Les livres ou la vie : il faut choisir
Don Quichotte avait trop lu de romans de chevalerie dans sa jeunesse et il a fini par prendre des moulins à vent pour des géants, Emma Bovary avait trop lu de romans d'amour quand elle était petite et vous avez vu ce qui lui est arrivé. René Girard a pris ces deux exemples dans Mensonge romantique et vérité romanesque pour illustrer les dangers de l'imitation par les livres. Magnifique démonstration.
Mais il y a un troisième auteur à ajouter, c'est Montaigne. Qu'est-ce qu'il a fait Montaigne ? Il a trop lu Plutarque et Sénèque quand il était petit et il a eu l'esprit complètement retourné par les anciens Romains et par le stoïcisme.

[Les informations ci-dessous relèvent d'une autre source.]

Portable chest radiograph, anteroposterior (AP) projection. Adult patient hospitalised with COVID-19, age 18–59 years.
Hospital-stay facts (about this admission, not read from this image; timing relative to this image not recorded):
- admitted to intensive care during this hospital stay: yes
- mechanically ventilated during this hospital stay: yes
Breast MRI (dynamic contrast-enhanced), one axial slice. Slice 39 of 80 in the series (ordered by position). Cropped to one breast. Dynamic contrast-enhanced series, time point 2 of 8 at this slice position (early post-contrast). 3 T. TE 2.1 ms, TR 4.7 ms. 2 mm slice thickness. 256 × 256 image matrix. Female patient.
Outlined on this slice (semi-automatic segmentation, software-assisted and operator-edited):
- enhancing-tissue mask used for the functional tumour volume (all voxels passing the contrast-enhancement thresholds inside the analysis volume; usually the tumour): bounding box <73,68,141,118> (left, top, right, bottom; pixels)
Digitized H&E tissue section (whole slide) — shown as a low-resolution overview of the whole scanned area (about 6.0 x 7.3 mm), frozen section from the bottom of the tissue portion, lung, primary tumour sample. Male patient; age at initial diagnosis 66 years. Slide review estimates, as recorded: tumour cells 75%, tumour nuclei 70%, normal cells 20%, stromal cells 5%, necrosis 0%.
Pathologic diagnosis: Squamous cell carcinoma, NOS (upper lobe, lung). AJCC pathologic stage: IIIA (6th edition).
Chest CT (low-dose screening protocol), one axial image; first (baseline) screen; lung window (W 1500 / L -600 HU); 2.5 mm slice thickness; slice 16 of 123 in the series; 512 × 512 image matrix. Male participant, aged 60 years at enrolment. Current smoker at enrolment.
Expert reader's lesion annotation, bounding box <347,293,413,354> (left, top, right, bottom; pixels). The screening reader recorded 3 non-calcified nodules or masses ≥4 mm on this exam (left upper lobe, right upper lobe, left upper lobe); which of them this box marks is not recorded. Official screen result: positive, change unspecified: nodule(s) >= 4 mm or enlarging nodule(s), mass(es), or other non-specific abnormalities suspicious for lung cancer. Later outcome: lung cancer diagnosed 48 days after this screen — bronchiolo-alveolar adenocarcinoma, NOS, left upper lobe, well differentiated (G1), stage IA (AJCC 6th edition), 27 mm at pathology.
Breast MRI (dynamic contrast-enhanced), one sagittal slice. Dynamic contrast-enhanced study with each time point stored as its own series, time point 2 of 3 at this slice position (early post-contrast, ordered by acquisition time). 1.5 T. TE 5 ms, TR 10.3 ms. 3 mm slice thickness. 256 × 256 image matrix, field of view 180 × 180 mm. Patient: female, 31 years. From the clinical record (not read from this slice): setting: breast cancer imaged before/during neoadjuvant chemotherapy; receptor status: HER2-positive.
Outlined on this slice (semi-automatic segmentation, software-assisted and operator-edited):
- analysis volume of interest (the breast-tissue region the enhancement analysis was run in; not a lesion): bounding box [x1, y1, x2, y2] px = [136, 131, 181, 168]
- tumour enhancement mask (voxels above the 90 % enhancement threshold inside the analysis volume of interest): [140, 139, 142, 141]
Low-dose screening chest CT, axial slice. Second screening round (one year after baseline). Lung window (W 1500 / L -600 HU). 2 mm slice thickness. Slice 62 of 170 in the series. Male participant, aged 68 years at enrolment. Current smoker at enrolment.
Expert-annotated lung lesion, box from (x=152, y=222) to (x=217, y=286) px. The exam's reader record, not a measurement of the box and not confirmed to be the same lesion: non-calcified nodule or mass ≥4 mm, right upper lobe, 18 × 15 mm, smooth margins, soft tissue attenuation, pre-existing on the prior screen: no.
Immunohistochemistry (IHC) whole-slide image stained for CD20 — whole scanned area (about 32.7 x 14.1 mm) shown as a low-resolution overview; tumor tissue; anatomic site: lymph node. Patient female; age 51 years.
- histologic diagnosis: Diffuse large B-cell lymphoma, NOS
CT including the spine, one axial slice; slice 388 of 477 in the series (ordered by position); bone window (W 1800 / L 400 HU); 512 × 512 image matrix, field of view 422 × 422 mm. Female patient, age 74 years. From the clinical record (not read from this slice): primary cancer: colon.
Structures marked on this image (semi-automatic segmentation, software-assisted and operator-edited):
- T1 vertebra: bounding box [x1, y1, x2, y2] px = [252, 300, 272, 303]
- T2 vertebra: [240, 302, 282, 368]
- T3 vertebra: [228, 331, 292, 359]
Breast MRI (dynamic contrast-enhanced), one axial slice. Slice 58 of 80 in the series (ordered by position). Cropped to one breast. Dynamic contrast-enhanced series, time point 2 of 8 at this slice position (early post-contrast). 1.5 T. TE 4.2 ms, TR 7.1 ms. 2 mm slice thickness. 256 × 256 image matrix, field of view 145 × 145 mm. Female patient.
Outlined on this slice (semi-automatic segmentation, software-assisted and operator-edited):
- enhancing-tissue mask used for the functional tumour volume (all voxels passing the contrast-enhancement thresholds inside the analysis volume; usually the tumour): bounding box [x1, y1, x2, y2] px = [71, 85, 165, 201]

Et, en plus, son père lui avait fait apprendre le latin comme première langue avant le français ou le gascon en lui donnant comme nourrice… un précepteur allemand ne lui parlant que latin.
Le résultat, c’est que Montaigne devint un rat de bibliothèque retiré dans sa tour comme dans un fromage de livres et qu’il a bourré ses Essais de citations latines à la grande joie des profs, grammairiens, érudits et autres scholars.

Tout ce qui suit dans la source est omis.